Injectivity of $I\leadsto V_I(-)$ and relation to Hilbert's Nullstellensatz
Question: "My second question is: does Hilbert's Nullstellensatz link in any way with these observations? They remind me of the bijection between radical ideals and algebraic varieties, but I can't see clearly the connection, if it exists. Thanks for any clarification."
Answer: It seems your claims follow from the nullstellensatz in the following way: If $k \subseteq K$ is the algebraic closure of a field $k$ and if $I,J \subseteq R:=k[x_1,..,x_n]$ let
$$V(I):=\{(a_i)\in K^n: f(a_i)=0\text{ for all $f\in I$}\}.$$
It follows by the HNS that $I(V(J)) = \sqrt{J}$ is the radical of $J$. Hence if $I,J$ are radical ideals with $V(I)=V(J)$ it follows $I=J$. Hence if there is an equality of functors $V_I(-)=V_J(-)$ it follows $V(I)=V(J)$ and hence $I=\sqrt{I}=\sqrt{J}=J$ and hence the correspondence $I \leadsto V_I(-)$ is injective on ideals.

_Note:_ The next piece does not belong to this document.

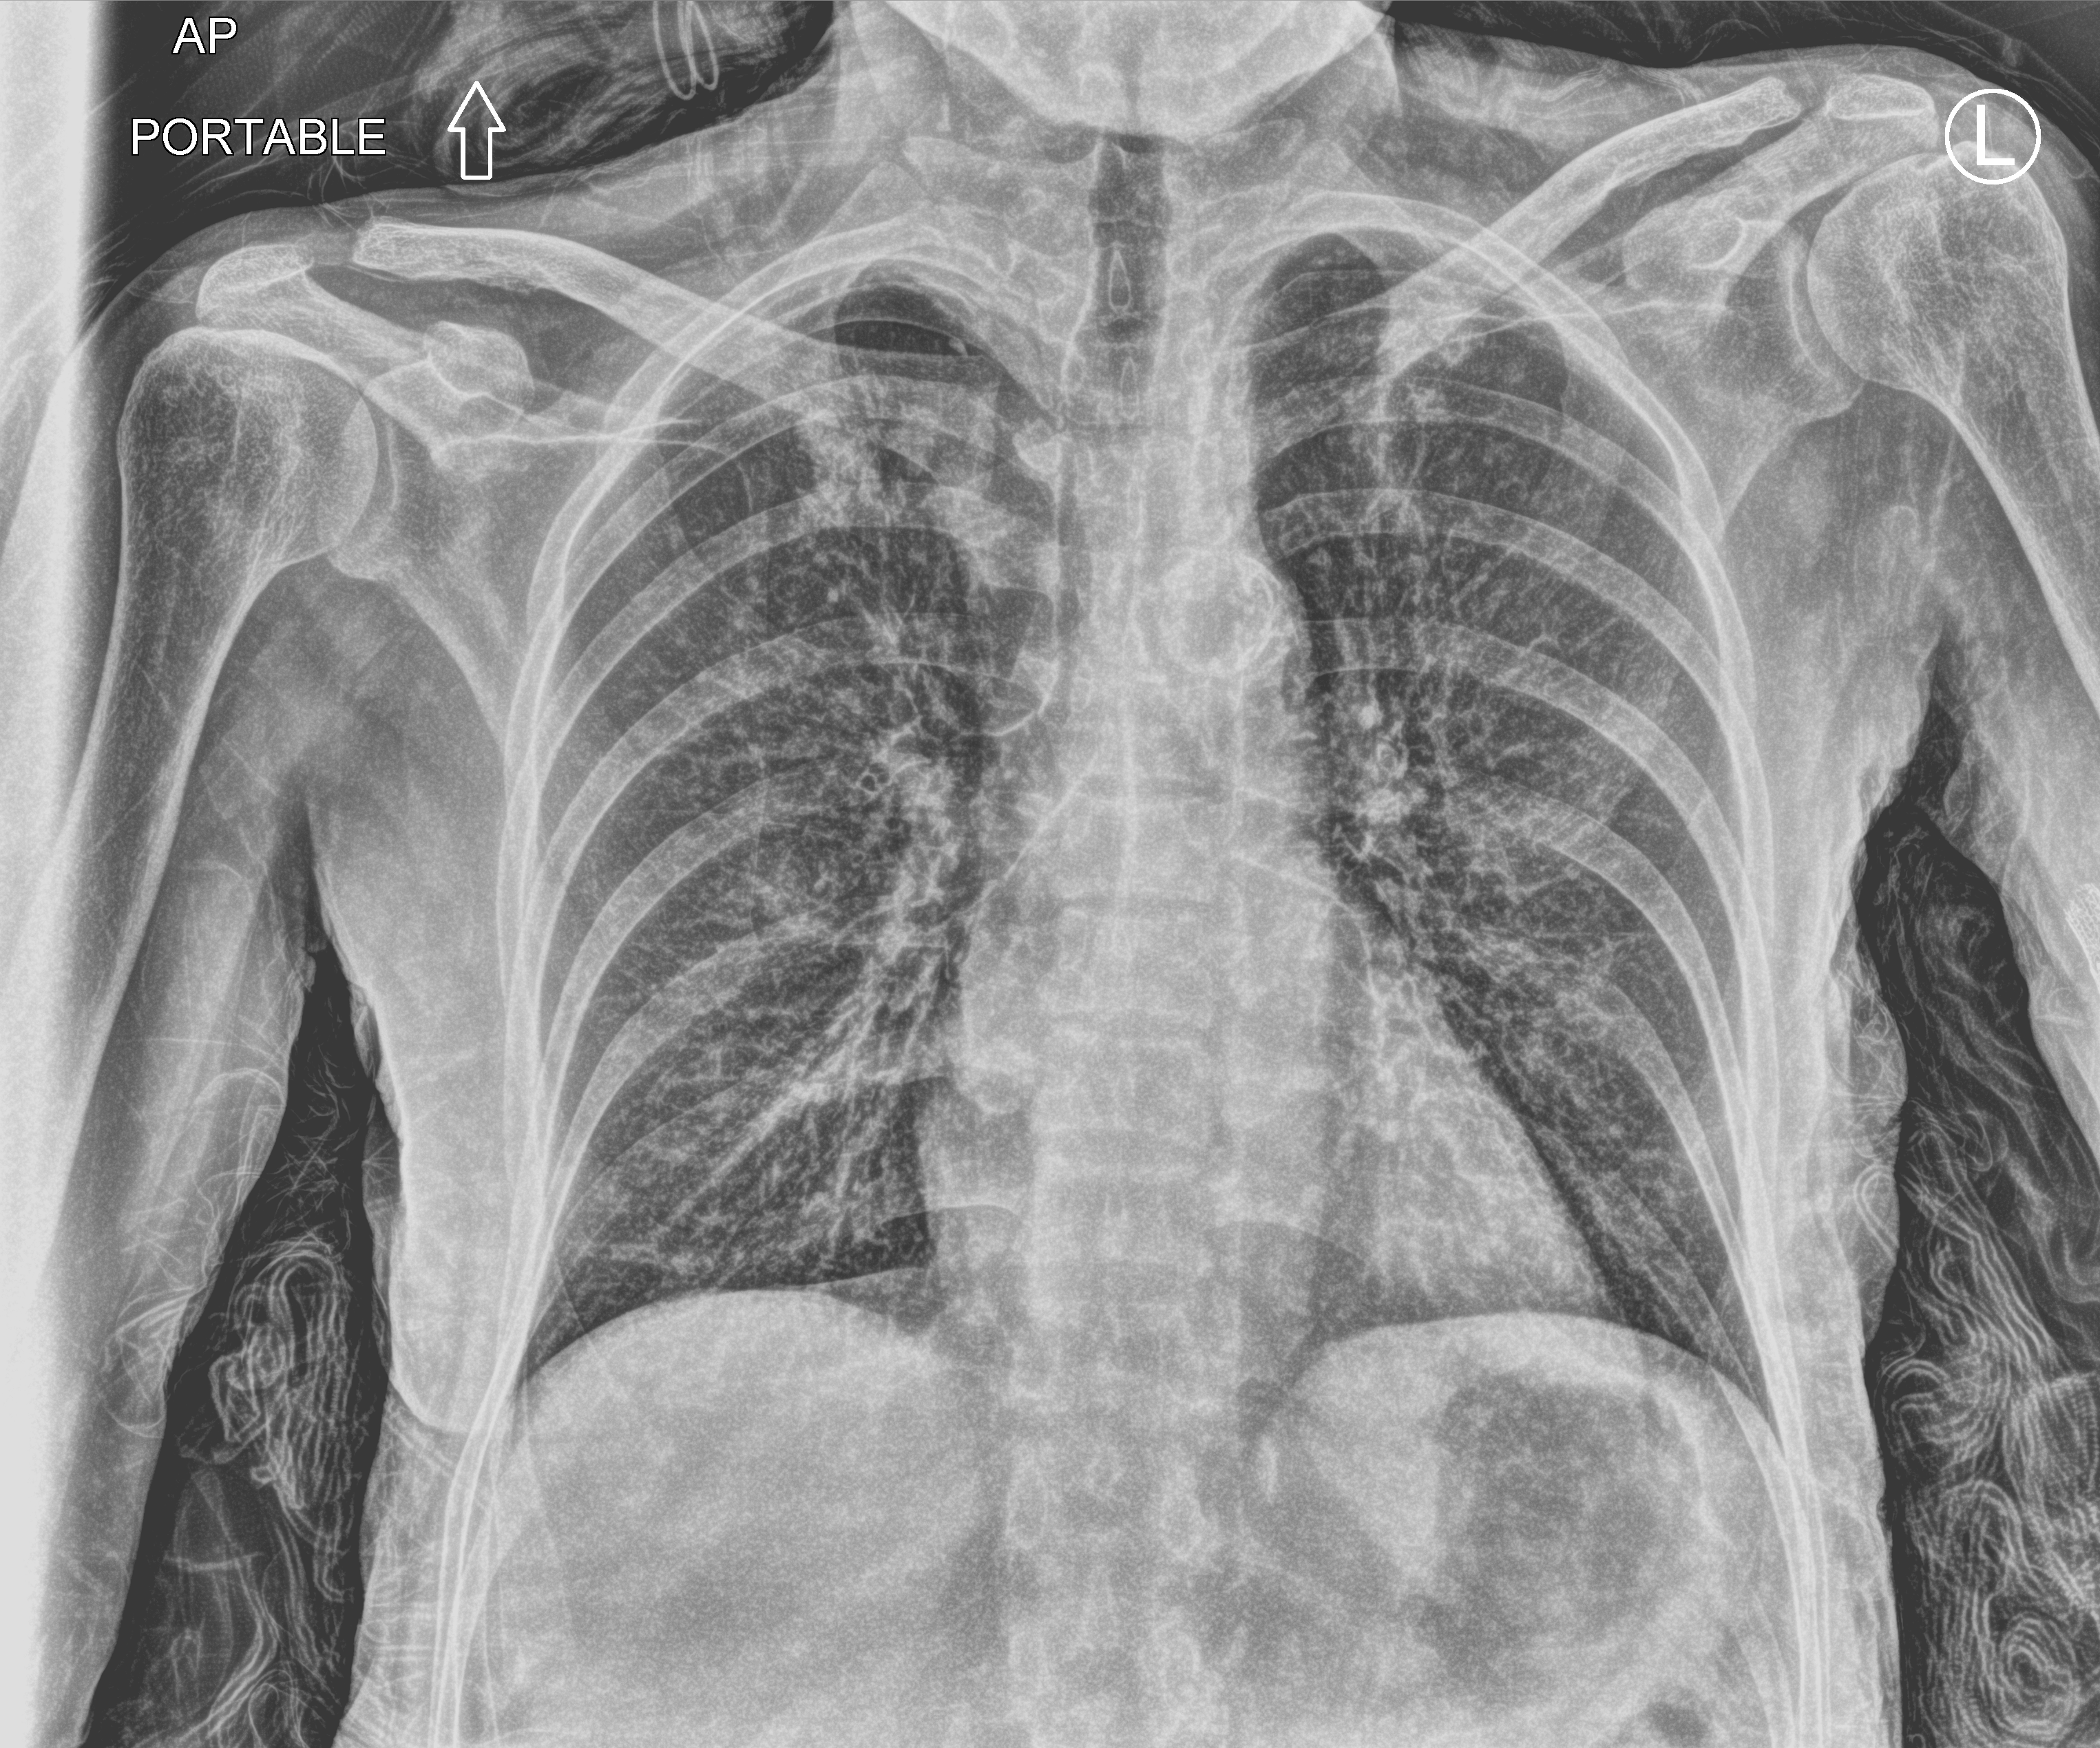
Chest X-ray (portable); anteroposterior (AP) projection. Patient hospitalised with COVID-19; female, aged 18–59 years.
Hospital-stay facts (about this admission, not read from this image; timing relative to this image not recorded): length of hospital stay: 7 days.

Question: "My first question is: if I only consider radical ideals, then the association $I\leadsto V_I(-)$ returns injective? I would say yes because if $I=\sqrt{I}$, then $k[x_1,\dots ,x_n]/I$ is reduced and so $V_I(-)$ is representable also as a functor on $\mathbf{Alg}^{\mathbf{red}}_k$."
Answer: A similar argument proves this claim. If there is an equality of functors $V_I(-)=V_J(-)$, it follows $V_I(K)=V_J(K)$ hence $V(I)=V(J)$ and hence $I=\sqrt{I}=\sqrt{J}=J$.